▶ _Do this_
Rewrite all of the material below as a numbered list, leaving out blank lines. Omit the pictures.

** START OF Supplied material **

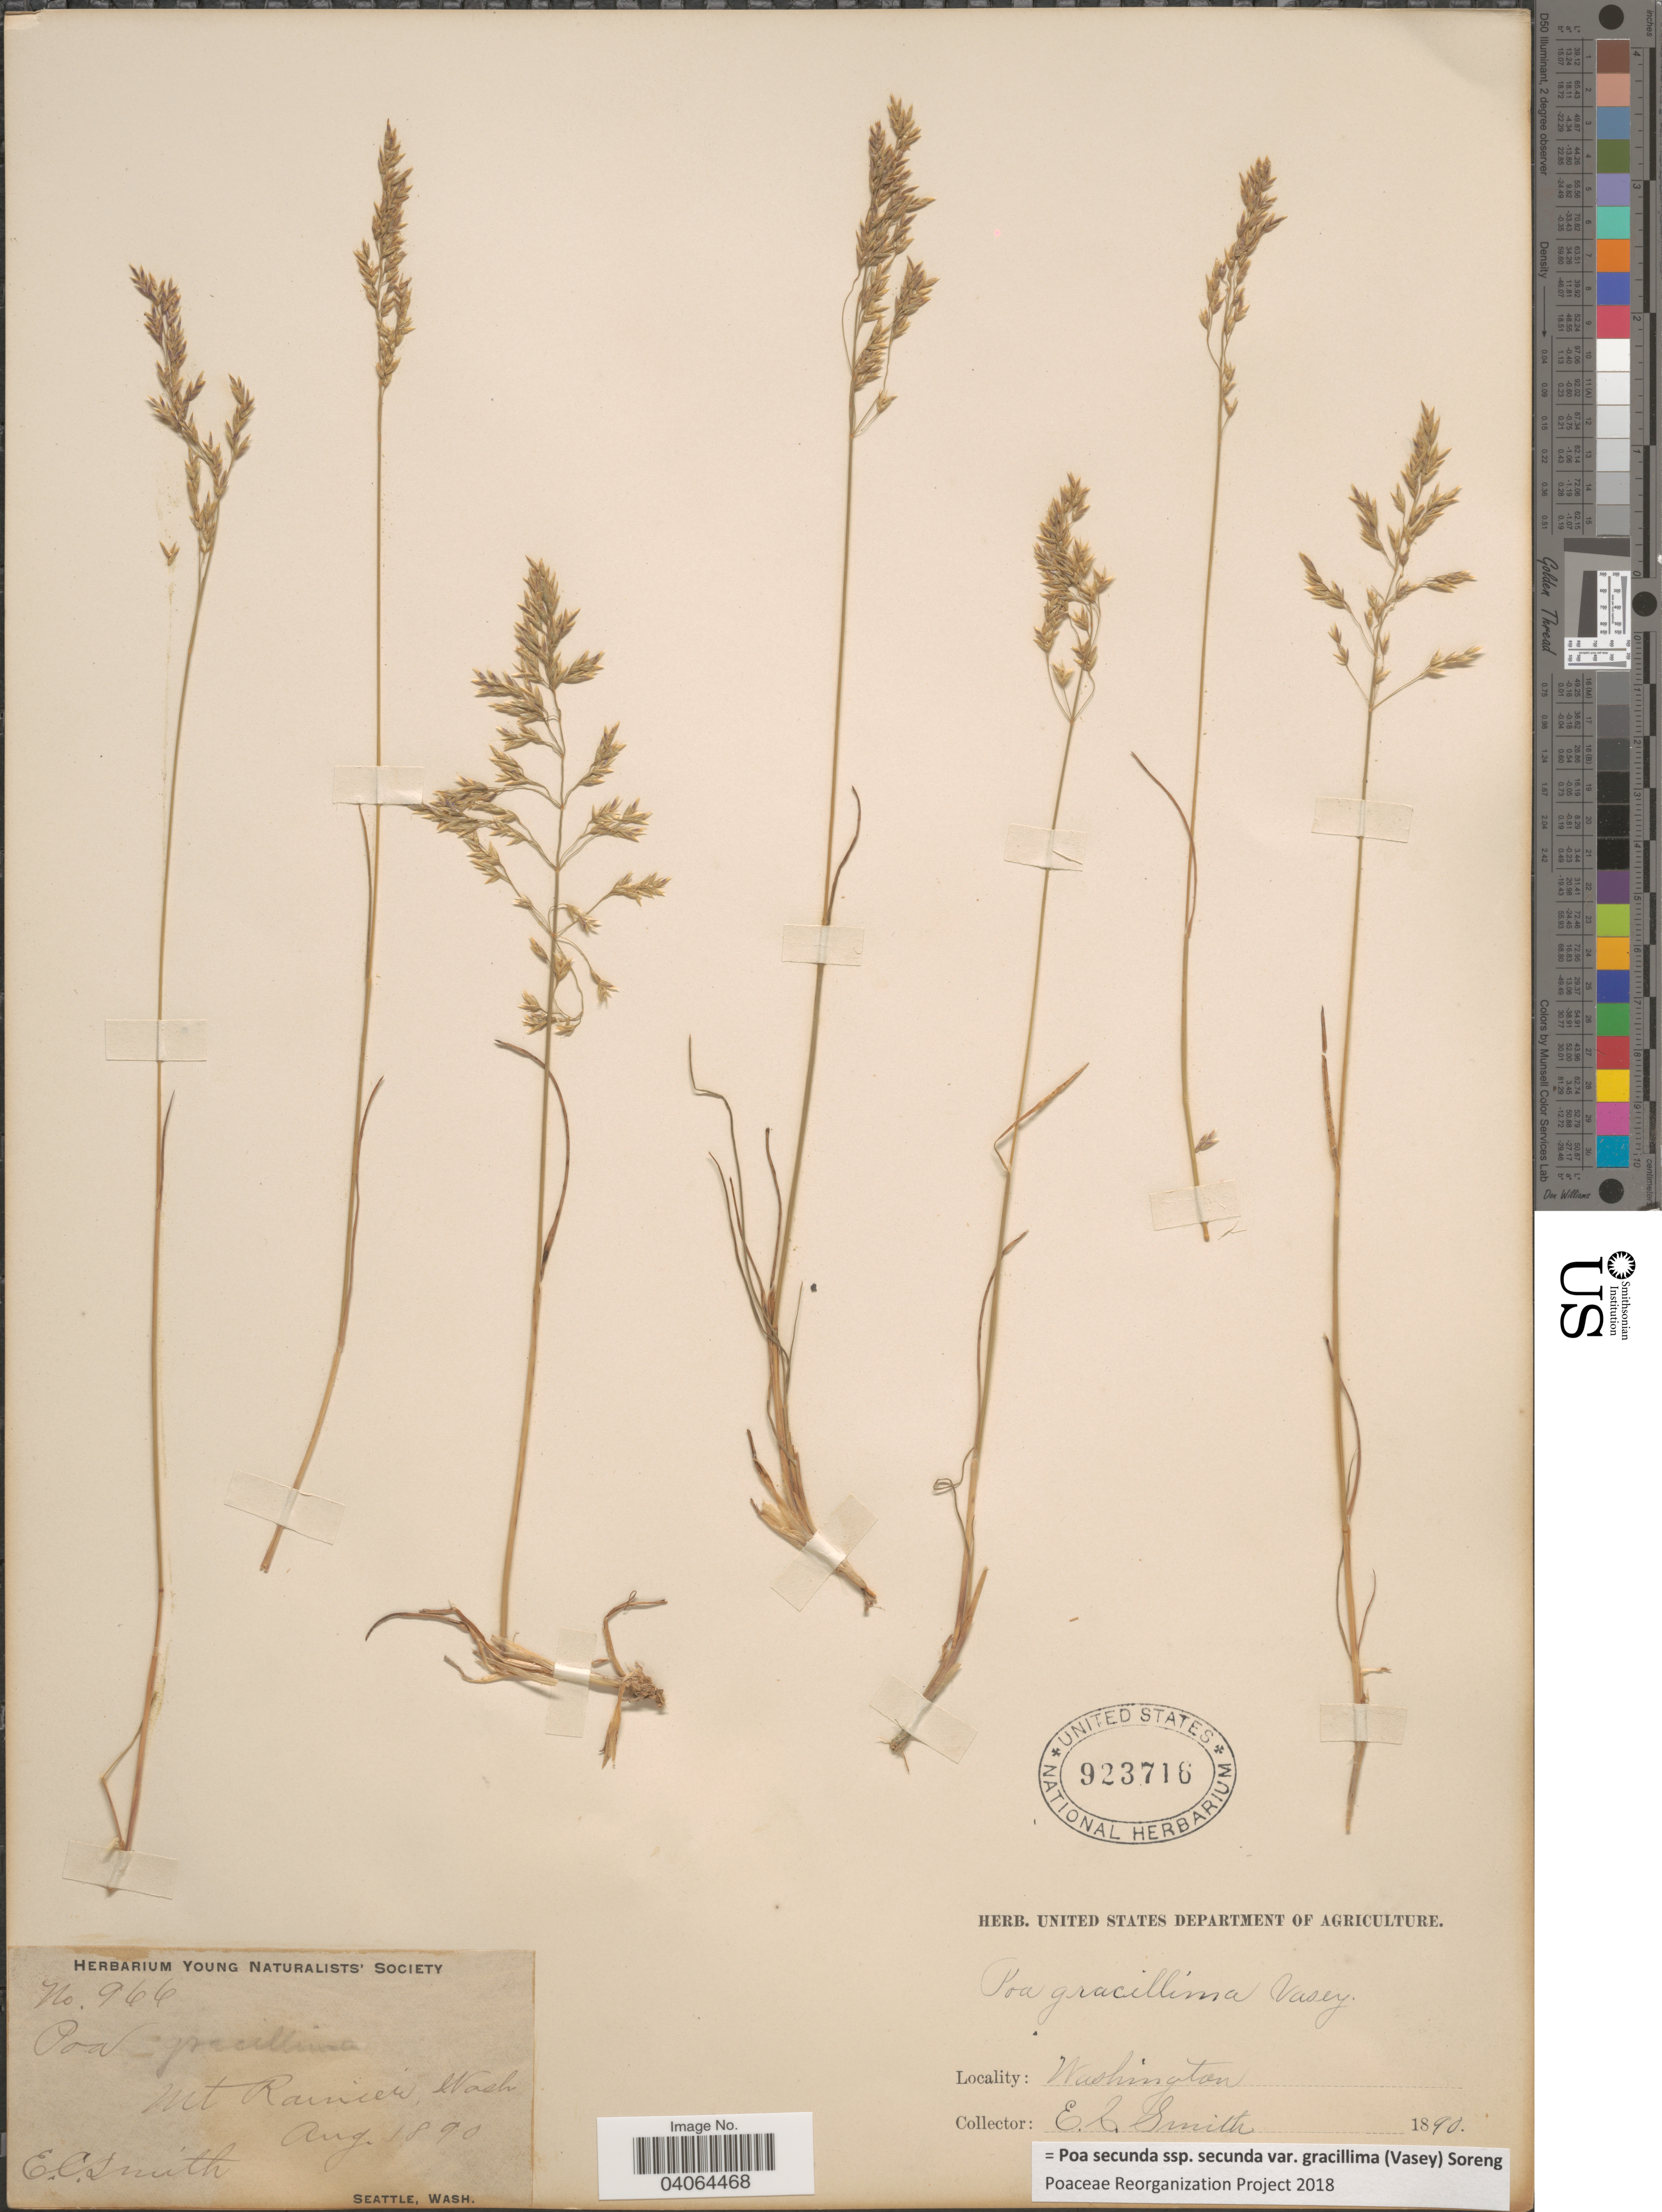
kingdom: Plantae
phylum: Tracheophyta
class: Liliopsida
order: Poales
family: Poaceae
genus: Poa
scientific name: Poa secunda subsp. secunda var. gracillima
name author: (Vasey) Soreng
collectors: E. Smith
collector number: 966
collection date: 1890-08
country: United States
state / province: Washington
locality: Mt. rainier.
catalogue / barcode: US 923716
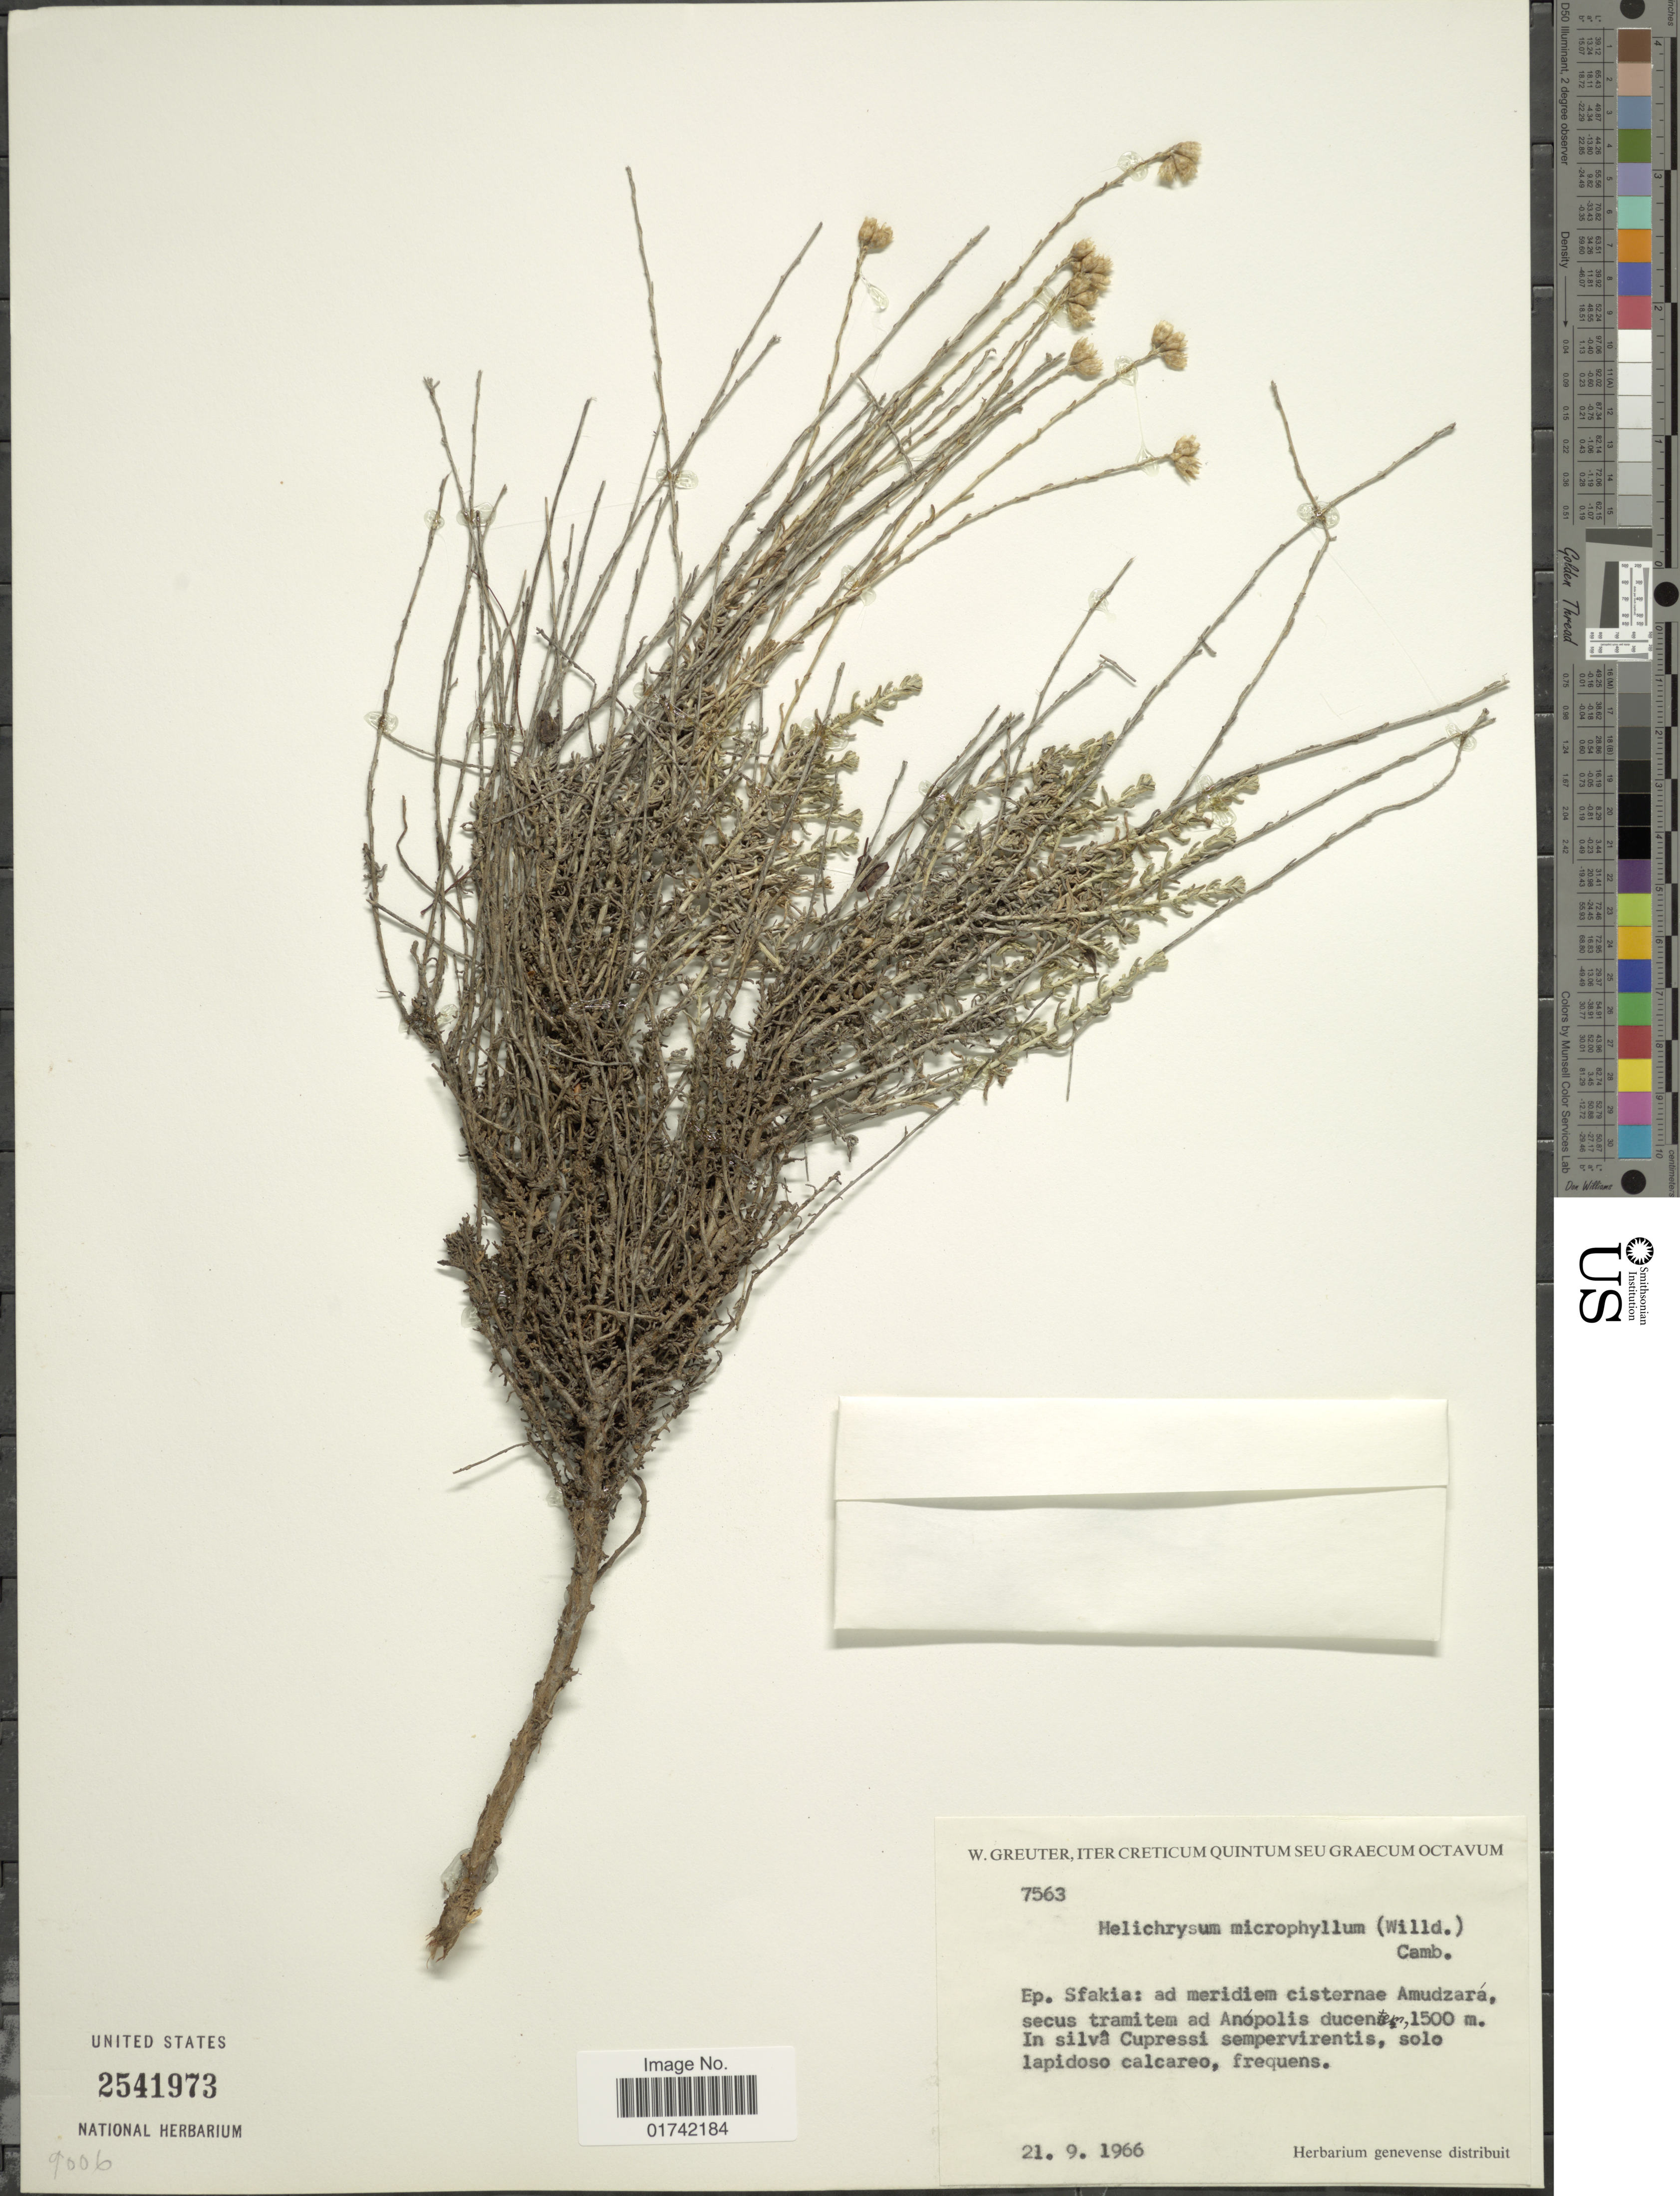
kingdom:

** END OF Supplied material **

▶ _Written response_
1. kingdom: Plantae
2. phylum: Tracheophyta
3. class: Liliopsida
4. order: Poales
5. family: Poaceae
6. genus: Poa
7. scientific name: Poa secunda subsp. secunda var. gracillima
8. name author: (Vasey) Soreng
9. collectors: E. Smith
10. collector number: 966
11. collection date: 1890-08
12. country: United States
13. state / province: Washington
14. locality: Mt. rainier.
15. catalogue / barcode: US 923716
16. kingdom:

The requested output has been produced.